■ **What you should do**
Begin at the line containing "60: (129, 393, 0.75)" in the entries below and end at the line containing "99: (285, 242, 0.93)"; transcribe that range exactly and nothing outside it.

■ **Supplied information**
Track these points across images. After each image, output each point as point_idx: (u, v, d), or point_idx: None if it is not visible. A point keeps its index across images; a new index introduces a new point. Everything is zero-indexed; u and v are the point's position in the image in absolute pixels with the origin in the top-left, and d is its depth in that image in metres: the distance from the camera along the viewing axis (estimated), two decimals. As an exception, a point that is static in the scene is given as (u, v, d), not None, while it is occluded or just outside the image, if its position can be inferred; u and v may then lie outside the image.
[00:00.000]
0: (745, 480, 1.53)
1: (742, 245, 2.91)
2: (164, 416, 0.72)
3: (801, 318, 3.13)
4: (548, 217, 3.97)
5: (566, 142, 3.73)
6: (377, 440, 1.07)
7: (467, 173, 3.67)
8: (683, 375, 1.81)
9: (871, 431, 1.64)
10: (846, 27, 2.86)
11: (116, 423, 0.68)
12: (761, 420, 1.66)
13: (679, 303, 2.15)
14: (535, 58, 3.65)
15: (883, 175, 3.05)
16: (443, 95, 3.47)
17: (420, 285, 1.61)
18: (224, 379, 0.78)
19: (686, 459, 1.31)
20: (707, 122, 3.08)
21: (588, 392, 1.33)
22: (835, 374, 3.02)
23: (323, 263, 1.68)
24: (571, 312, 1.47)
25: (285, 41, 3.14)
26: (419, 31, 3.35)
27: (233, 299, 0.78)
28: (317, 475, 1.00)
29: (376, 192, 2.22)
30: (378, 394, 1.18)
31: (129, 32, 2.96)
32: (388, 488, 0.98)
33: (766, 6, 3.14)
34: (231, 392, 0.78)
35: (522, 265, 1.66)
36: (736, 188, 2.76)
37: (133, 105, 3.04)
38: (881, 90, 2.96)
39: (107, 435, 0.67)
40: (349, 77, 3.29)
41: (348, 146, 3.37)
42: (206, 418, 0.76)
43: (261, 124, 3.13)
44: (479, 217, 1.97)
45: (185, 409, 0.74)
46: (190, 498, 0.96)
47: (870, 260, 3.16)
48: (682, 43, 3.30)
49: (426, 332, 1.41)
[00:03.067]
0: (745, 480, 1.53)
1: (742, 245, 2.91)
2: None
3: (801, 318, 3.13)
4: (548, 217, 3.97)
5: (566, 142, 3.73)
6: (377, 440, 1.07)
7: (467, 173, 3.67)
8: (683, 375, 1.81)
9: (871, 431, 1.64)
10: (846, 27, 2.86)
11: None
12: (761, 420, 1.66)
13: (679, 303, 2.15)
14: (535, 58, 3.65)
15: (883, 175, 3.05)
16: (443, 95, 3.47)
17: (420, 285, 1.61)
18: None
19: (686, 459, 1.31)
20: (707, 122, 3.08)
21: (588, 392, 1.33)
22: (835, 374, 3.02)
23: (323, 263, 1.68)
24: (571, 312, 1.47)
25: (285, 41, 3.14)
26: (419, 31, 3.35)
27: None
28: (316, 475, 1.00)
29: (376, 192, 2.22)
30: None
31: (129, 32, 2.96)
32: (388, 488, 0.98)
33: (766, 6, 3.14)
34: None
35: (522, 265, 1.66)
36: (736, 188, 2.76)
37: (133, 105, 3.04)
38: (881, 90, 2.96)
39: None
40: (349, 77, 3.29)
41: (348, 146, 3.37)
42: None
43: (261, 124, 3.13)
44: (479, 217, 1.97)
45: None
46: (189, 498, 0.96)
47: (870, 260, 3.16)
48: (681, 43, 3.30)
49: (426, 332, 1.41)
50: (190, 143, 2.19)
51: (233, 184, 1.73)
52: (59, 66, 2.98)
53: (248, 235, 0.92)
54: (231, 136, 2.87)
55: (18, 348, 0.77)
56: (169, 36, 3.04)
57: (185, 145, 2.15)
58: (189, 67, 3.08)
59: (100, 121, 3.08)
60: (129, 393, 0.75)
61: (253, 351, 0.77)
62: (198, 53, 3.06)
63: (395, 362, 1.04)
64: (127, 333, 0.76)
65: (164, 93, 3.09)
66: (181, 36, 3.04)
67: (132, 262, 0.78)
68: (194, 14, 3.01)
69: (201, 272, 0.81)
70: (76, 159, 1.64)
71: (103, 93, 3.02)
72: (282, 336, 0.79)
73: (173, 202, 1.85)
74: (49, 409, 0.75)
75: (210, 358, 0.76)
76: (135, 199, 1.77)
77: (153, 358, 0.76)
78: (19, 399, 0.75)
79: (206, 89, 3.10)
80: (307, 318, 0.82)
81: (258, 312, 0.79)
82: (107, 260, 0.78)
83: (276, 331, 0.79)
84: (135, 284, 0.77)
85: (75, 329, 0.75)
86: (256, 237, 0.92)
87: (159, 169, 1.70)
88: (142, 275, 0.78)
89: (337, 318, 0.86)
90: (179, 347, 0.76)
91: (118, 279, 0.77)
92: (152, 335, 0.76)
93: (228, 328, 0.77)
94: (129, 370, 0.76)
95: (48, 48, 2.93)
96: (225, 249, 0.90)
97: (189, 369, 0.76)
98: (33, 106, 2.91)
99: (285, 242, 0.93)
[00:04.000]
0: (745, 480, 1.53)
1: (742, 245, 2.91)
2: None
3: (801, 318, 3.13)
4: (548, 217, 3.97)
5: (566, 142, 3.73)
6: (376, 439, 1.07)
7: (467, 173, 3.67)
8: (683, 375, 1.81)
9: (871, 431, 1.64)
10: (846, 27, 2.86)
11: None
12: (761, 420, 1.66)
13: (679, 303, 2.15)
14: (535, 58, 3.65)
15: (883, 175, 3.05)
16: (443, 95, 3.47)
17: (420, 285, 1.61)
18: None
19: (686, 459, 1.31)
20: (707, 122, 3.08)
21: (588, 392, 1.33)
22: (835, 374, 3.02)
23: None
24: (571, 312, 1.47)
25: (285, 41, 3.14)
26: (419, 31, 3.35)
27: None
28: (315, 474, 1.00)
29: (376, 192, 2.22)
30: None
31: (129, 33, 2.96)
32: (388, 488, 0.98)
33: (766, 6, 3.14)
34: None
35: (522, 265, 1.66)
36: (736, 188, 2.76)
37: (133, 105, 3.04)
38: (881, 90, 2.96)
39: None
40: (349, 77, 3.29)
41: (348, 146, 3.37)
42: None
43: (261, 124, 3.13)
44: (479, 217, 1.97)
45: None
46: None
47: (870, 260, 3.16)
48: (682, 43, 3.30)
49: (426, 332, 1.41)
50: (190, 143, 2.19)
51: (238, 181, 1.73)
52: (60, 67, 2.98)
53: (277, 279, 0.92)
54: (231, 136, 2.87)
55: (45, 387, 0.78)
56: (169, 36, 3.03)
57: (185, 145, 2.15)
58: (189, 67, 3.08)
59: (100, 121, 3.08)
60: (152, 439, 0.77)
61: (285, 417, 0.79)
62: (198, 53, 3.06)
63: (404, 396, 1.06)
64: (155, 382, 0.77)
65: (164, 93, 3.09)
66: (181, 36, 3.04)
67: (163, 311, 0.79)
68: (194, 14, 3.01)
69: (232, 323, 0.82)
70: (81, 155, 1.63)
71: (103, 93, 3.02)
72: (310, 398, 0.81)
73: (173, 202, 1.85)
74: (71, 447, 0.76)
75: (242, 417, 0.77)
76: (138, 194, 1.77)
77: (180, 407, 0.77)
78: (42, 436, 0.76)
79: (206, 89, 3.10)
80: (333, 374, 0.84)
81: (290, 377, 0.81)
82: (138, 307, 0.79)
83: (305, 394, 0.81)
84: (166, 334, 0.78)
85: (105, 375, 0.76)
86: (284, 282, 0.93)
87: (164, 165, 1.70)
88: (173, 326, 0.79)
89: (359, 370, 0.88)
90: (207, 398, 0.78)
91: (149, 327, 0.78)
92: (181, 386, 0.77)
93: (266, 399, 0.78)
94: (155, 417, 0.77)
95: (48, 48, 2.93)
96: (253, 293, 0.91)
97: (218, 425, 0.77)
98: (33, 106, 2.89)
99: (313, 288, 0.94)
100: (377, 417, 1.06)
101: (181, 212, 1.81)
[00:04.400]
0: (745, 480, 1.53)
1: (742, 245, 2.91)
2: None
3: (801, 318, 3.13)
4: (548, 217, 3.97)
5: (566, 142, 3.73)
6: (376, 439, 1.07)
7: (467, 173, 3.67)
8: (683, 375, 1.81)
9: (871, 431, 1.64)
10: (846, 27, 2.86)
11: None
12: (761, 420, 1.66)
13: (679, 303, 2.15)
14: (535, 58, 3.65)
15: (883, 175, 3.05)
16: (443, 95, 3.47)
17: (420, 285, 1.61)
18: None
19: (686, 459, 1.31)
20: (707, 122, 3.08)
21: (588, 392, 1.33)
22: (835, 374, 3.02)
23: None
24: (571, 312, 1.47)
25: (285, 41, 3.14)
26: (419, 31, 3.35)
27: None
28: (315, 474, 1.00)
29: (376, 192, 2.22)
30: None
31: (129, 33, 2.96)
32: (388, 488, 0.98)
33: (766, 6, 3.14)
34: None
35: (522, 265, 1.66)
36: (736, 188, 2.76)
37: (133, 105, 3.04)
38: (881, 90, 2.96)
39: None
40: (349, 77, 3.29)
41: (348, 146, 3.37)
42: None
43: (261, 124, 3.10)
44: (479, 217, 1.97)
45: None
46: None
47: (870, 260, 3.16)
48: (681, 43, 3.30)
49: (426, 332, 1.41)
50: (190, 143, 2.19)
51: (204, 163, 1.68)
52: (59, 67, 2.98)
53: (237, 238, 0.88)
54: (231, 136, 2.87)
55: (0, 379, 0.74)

■ **Response to this exercise**
60: (129, 393, 0.75)
61: (253, 351, 0.77)
62: (198, 53, 3.06)
63: (395, 362, 1.04)
64: (127, 333, 0.76)
65: (164, 93, 3.09)
66: (181, 36, 3.04)
67: (132, 262, 0.78)
68: (194, 14, 3.01)
69: (201, 272, 0.81)
70: (76, 159, 1.64)
71: (103, 93, 3.02)
72: (282, 336, 0.79)
73: (173, 202, 1.85)
74: (49, 409, 0.75)
75: (210, 358, 0.76)
76: (135, 199, 1.77)
77: (153, 358, 0.76)
78: (19, 399, 0.75)
79: (206, 89, 3.10)
80: (307, 318, 0.82)
81: (258, 312, 0.79)
82: (107, 260, 0.78)
83: (276, 331, 0.79)
84: (135, 284, 0.77)
85: (75, 329, 0.75)
86: (256, 237, 0.92)
87: (159, 169, 1.70)
88: (142, 275, 0.78)
89: (337, 318, 0.86)
90: (179, 347, 0.76)
91: (118, 279, 0.77)
92: (152, 335, 0.76)
93: (228, 328, 0.77)
94: (129, 370, 0.76)
95: (48, 48, 2.93)
96: (225, 249, 0.90)
97: (189, 369, 0.76)
98: (33, 106, 2.91)
99: (285, 242, 0.93)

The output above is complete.